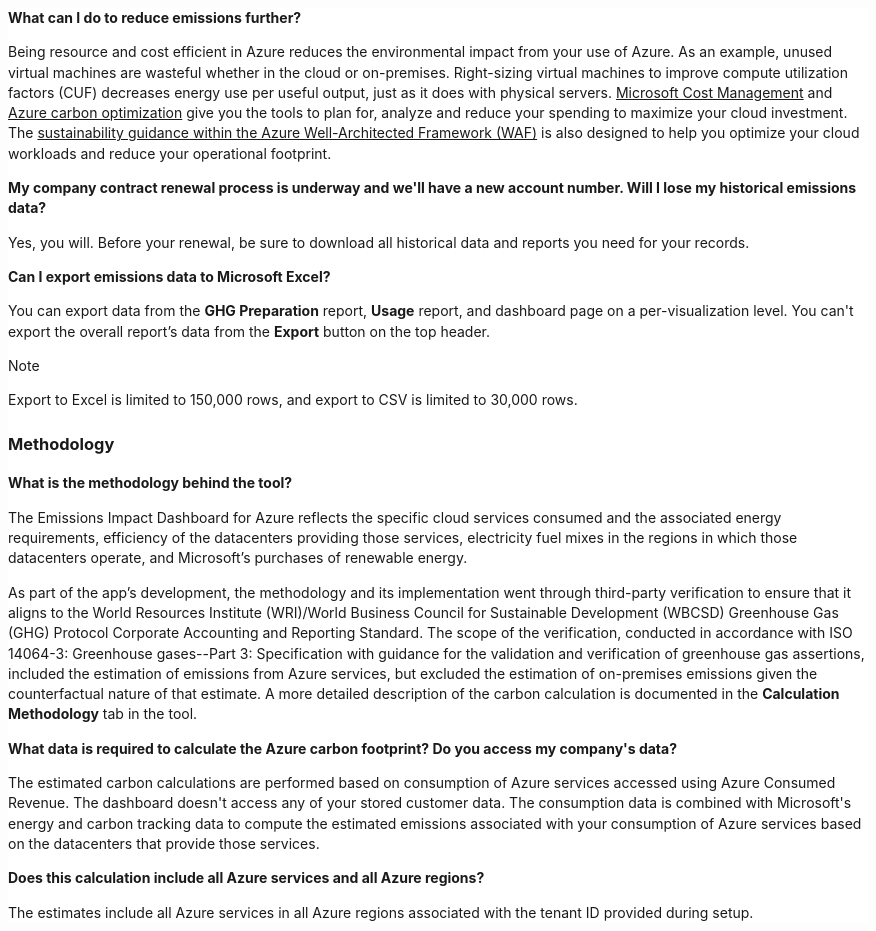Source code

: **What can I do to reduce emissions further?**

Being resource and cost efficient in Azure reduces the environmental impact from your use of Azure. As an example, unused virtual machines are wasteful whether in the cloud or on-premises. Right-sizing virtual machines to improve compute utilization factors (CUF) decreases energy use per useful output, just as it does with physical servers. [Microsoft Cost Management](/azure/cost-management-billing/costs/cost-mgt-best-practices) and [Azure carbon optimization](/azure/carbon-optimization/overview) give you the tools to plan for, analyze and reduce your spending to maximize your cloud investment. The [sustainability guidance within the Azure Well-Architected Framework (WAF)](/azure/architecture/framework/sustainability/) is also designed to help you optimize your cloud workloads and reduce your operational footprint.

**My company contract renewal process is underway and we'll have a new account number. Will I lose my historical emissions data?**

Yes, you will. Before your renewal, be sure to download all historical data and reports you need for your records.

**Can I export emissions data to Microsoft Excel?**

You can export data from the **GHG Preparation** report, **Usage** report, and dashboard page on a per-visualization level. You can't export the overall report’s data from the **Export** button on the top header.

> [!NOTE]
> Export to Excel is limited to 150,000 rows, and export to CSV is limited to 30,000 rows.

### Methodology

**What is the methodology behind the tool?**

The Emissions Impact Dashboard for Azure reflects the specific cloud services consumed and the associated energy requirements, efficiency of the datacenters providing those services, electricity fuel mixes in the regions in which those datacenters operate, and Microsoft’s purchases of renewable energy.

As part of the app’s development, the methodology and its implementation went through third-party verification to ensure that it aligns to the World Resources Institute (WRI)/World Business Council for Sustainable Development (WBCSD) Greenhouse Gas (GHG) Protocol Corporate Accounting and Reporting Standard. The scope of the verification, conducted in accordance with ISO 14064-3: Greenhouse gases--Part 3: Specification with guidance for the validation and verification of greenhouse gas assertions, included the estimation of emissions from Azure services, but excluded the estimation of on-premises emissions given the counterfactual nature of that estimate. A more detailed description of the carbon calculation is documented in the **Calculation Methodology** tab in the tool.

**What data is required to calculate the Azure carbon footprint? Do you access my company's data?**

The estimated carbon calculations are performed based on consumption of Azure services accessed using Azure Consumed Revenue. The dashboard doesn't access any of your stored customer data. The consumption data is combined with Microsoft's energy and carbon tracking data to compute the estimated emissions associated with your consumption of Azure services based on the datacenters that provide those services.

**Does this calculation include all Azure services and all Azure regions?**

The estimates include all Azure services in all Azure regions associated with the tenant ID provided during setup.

▶ Exercise brief
Pick out, from the lines above, every one that contains the string "regions".

▶ Response box
The Emissions Impact Dashboard for Azure reflects the specific cloud services consumed and the associated energy requirements, efficiency of the datacenters providing those services, electricity fuel mixes in the regions in which those datacenters operate, and Microsoft’s purchases of renewable energy.
**Does this calculation include all Azure services and all Azure regions?**
The estimates include all Azure services in all Azure regions associated with the tenant ID provided during setup.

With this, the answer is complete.